Hearing and watching Kells talk about Jude made the hair rise on my skin. You could tell she was losing control but she couldn’t admit it. Jude was her success story after years and years of failure. She couldn’t accept that in trying to cure the anomaly, she had actually done something worse. Her only true success had been managing to keep Claire and Jude alive after induction. Claire was completely normal, actually, despite Kells’s efforts to make her otherwise. Kells guessed Claire wasn’t a carrier. If she had been, Kells could’ve triggered the mutation the way she had with Jude.

“That explains why Jude survived after the asylum but Claire didn’t,” Daniel said. But then again, almost to himself, “But what about his hands?”

Jude’s hands. The hands he supposedly didn’t have anymore, after the patient room door at the Tamerlane had slammed shut on him, separating him from me, and his wrists from his hands.

“It doesn’t make any sense,” Daniel mumbled.

“Doesn’t it, though?” Stella looked from Daniel to me to Jamie. “Jude has a healing factor.”

“So did Noah,” Jamie said. I shot him a look. “Does. So does Noah.”

Which is why he had to be alive. “Which is why he’s still out there,” I said.
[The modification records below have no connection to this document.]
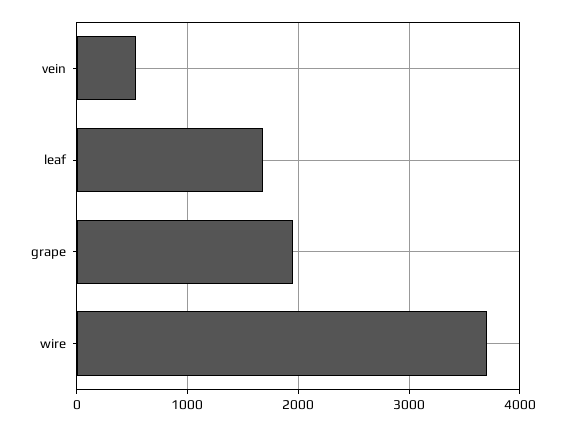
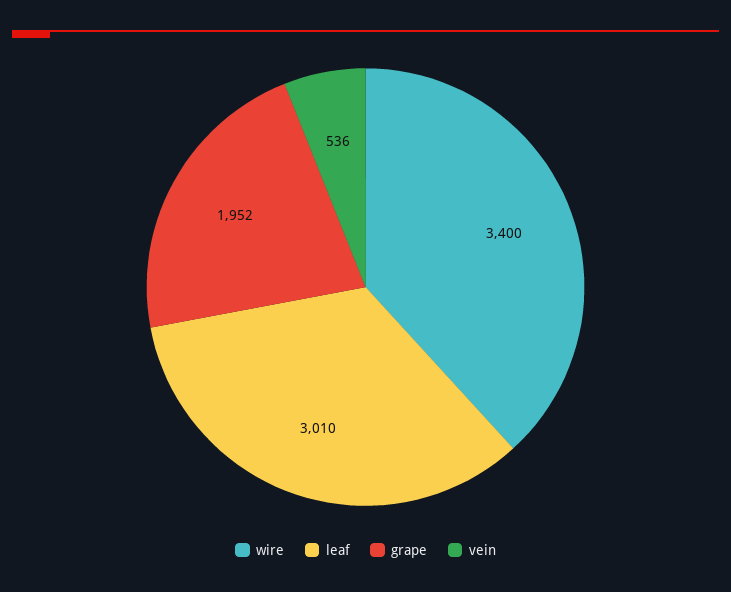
  {
    "vein": 536,
-   "leaf": 1700,
+   "leaf": 3010,
    "grape": 1952,
-   "wire": 3700
+   "wire": 3400
  }

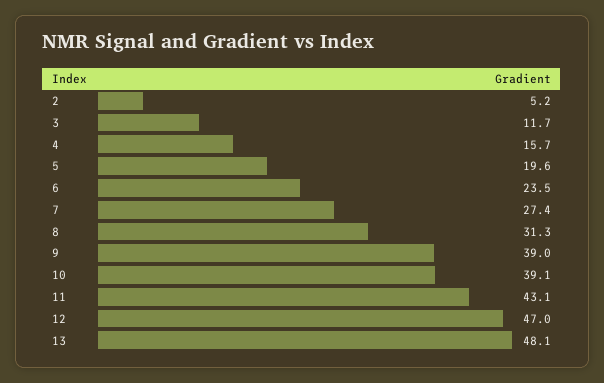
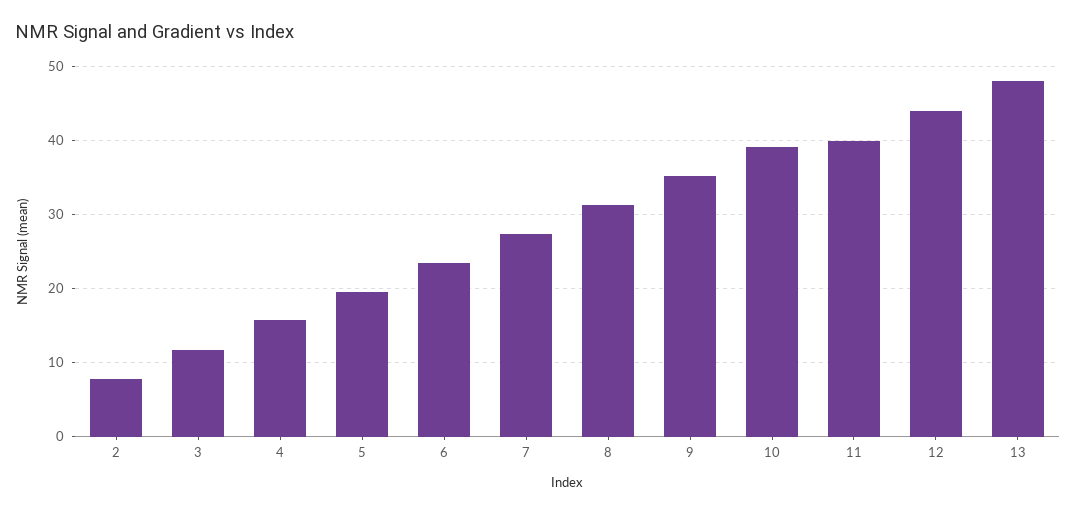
  {
-   "2": 5.2,
+   "2": 8,
    "3": 11.7,
    "4": 15.7,
    "5": 19.6,
    "6": 23.5,
    "7": 27.4,
    "8": 31.3,
-   "9": 39,
+   "9": 35,
    "10": 39.1,
-   "11": 43.1,
+   "11": 40,
-   "12": 47,
+   "12": 44,
    "13": 48.1
  }

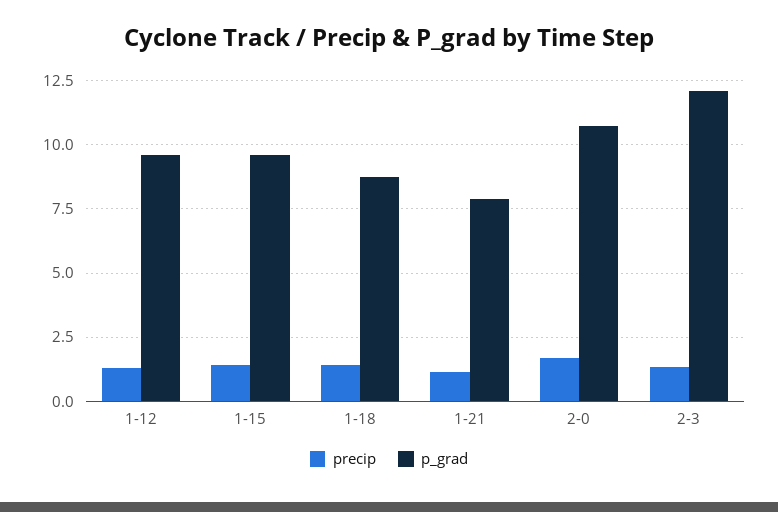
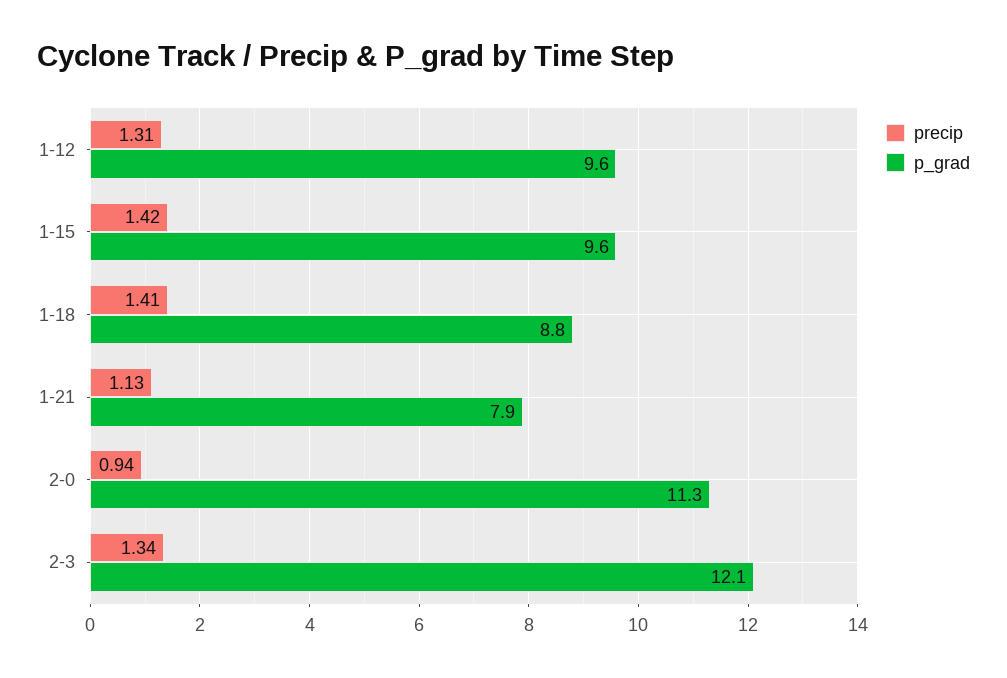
  {
    "precip": {
      "1-12": 1.31,
      "1-15": 1.42,
      "1-18": 1.41,
      "1-21": 1.13,
-     "2-0": 1.75,
+     "2-0": 0.94,
      "2-3": 1.34
    },
    "p_grad": {
      "1-12": 9.6,
      "1-15": 9.6,
      "1-18": 8.8,
      "1-21": 7.9,
-     "2-0": 10.75,
+     "2-0": 11.3,
      "2-3": 12.1
    }
  }

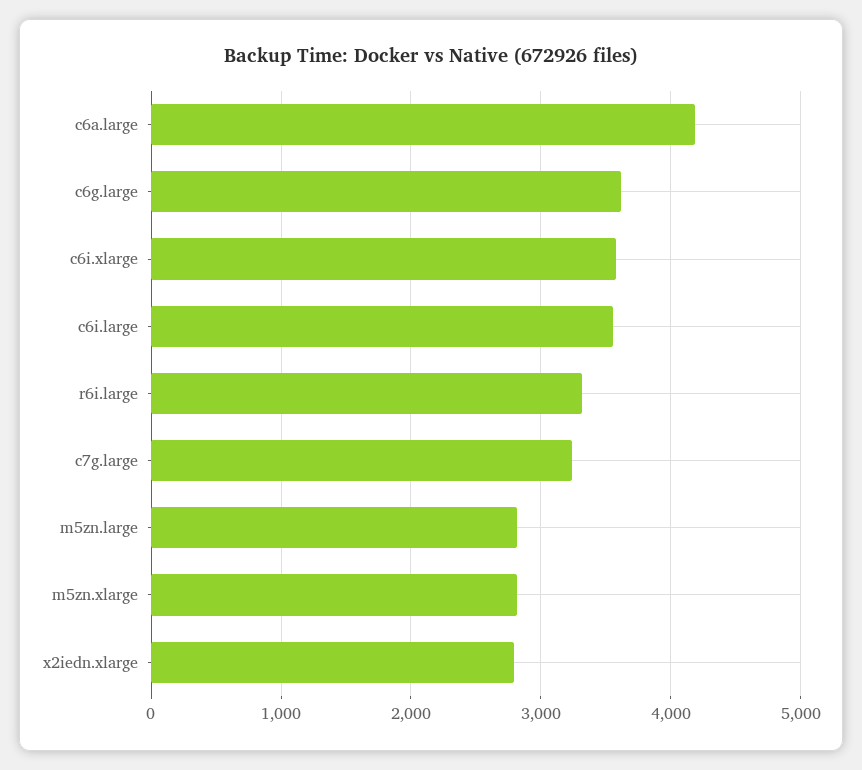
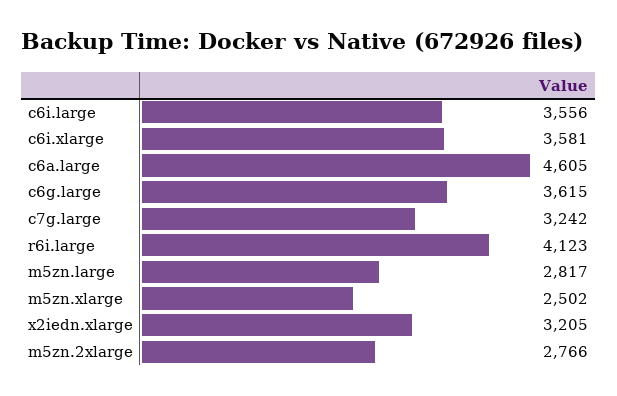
  {
-   "c6a.large": 4200,
+   "c6a.large": 4605,
    "c6g.large": 3615,
    "c6i.xlarge": 3581,
    "c6i.large": 3556,
-   "r6i.large": 3300,
+   "r6i.large": 4123,
    "c7g.large": 3242,
    "m5zn.large": 2817,
-   "m5zn.xlarge": 2800,
+   "m5zn.xlarge": 2502,
-   "x2iedn.xlarge": 2800
+   "x2iedn.xlarge": 3205,
+   "m5zn.2xlarge": 2766
  }

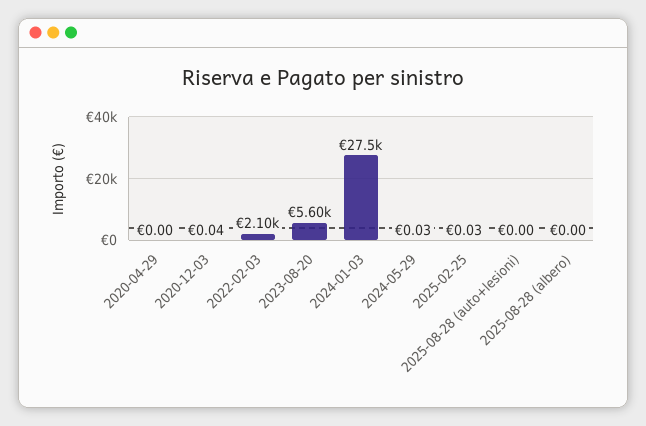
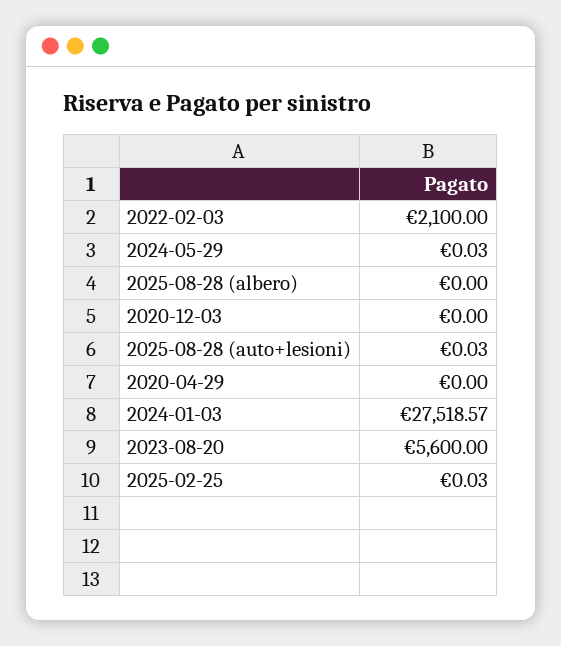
  {
    "2020-04-29": 0,
-   "2020-12-03": 0.04,
+   "2020-12-03": 0,
    "2022-02-03": 2100,
    "2023-08-20": 5600,
    "2024-01-03": 27518.57,
    "2024-05-29": 0.03,
    "2025-02-25": 0.03,
-   "2025-08-28 (auto+lesioni)": 0,
+   "2025-08-28 (auto+lesioni)": 0.03,
    "2025-08-28 (albero)": 0
  }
“But Jude can’t heal without hurting someone else,” Stella said. “When the door slammed shut on him in the asylum, you wouldn’t have been affected, because you’re . . . different.”

“Oh my God,” Daniel said.

“What?” I looked at him.

“Rachel and Claire,” Daniel said. “They were normal, not carriers. They were at the Tamerlane with you and Jude. Jude healed because of them. He killed them, not . . .”

Me. Not me.

I swallowed. There was no way to really ever know what had happened, or who was more responsible. I’d wished that the building would collapse. I’d wished for Jude to die. It had collapsed and he hadn’t died, but if Rachel and Claire had been killed because of Jude’s ability, because his body had needed to heal itself, it still wouldn’t have happened if I hadn’t been the one to hurt him. So who was responsible for that? Him or me? Did it matter?

“A question, though,” Stella said, interrupting the silence. “Something I don’t get. Maybe one of you can help me out. Why no girls? Why did Kells foster only boys till Claire? I mean, if I’m a carrier, and Mara’s a carrier, and we’ve manifested, then why—”

Daniel cut in. “Why were most of the twins boys?”

Stella nodded.

“There was something in New Theories about the Y chromosome and a healing factor,” Daniel said, getting up to search for the book. “Most greater abilities were of different subtypes that could bind to an X or Y chromosome, but not that one. It had to be a Y.”

I thought about the children Kells had experimented on. Eight little boys, once healthy and now dead. She’d been trying to solve a problem, she’d said, to fix the anomaly, to create someone who could heal himself and, by extension, others—and her, too.

She had been trying to create Noah, but she’d made Jude instead.